Ridatemi il mio corpo
Capitolo 7
Le ore notturne passano lentamente. Le sigarette si accumulano una dopo l’altra nel posacenere già colmo. La carta da parati della camera in affitto, 5 per 5, giusto lo spazio per la scrivania e qualche libreria, ha assunto un colore indefinito. Un inconcepibile miscuglio tra nicotina e smog. Stessa sorte per i mobili che hanno perso il colore originale.
Continua ad alzarsi, a risedersi, girare attorno alla scrivania. Nulla lo aiuta. Non ci sono tracce. Non ci sono prove. Non c’è Philip. “Questa volta – pensa barcollando verso la finestra – mi sono cacciato in un bel casino. La signora Rapani non avrà nessuna soddisfazione da questo caso. E io farei meglio a restituirle i soldi. Sono un mucchio di soldi, ma non ho l’abitudine di spenderli prima della fine del caso.
I creditori sanno che quando mi faccio vivo è perché passo a saldare e mi lasciano stare”. Appesi alle pale del ventilatore i pensieri cercano di farsi meno nebulosi e un po’ più lucidi. “Tutti – pensa sedendosi per l’ennesima volta sapendo che per l’ennesima volta si alzerà e si accenderà un’altra sigaretta – tutti stanno seguendo questo caso. Dagli sbirri ai cacciatori di taglie della città.
A pazzoidi che credono che la vita senza qualche cicatrice in punti non meglio identificati sia noiosa. Tutti ci lavorano. Me compreso. La ricompensa per chi becca lo schizzoide, vivo o morto, fa gola. Fa molta gola’. Così pensando cambia idea. Invece di abbandonarsi sulla sedia e lasciare che il sudore, nonostante la pioggia, si porti via le idee in preda ai deliri del caldo, raccoglie il Panama dal divano poco distante e si butta fuori.

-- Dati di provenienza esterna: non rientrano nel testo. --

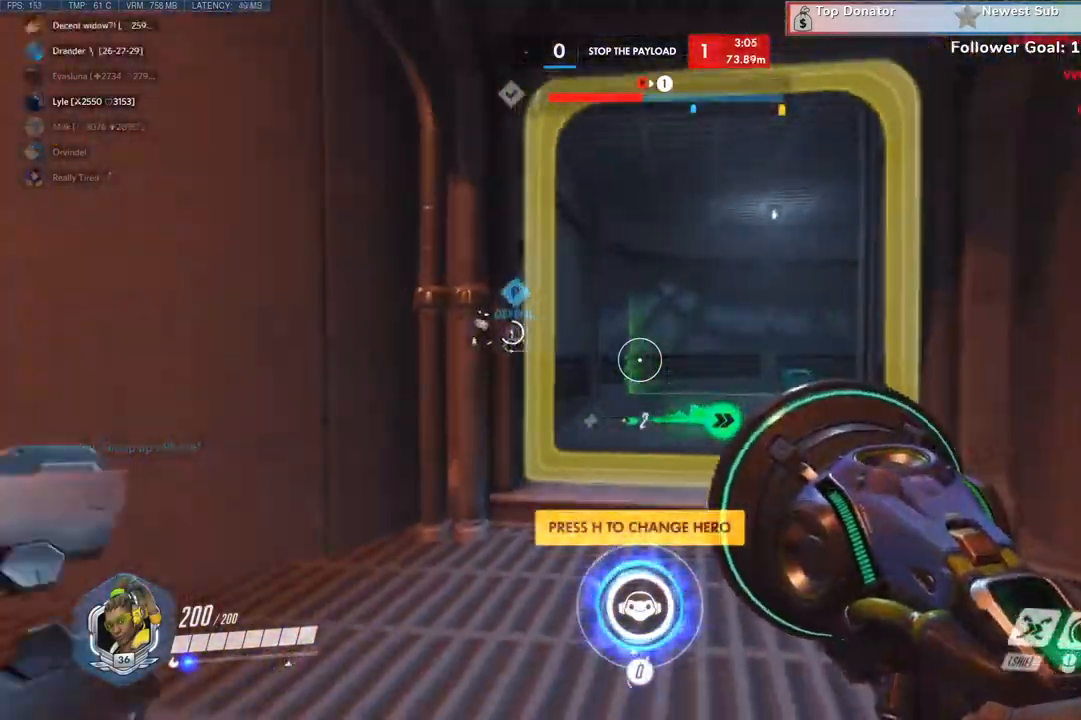
{"keys": [], "mouse": [], "events": []}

Per un attimo è come se si fosse tuffato in una piscina termale, con le dovute proporzioni. Immediatamente viene inghiottito da una folla variopinta e multietnica. ‘E’ – pensa – anche questo il bello di questa città. Non incontro mai le stesse facce due volte’. La folla lo trascina via. Non cammina, si lascia portare. Alla fermata giusta farà una deviazione lasciandosi scendere. I vicoli, sono pieni di gente. Poca luce e qualche cassonetto di rifiuti stracolmo.
C’è chi ne approfitta per rovistarci dentro. Il traffico non si frema mai. Tra i grattacieli e i palazzi meno alti, un bagliore innaturale rischiara la notte. ‘Saranno quelle dannate fabbriche chimiche’ è la sentenza comodamente adattato al tram umano. ‘Tutti sanno che bruciano i residui al calar del sole ma gli unici a fare qualche cosa sono i soliti ambientalisti. Poveracci, incastrati nel loro ruolo, come tutti noi. Ormai glielo hanno appiccicato addosso a mo di seconda pelle’. Quello che rende la serata calda non sono le fiamme sullo sfondo. ‘Ma che diavolo succede’ sputa fuori rabbiosamente sentendosi spingere alle spalle.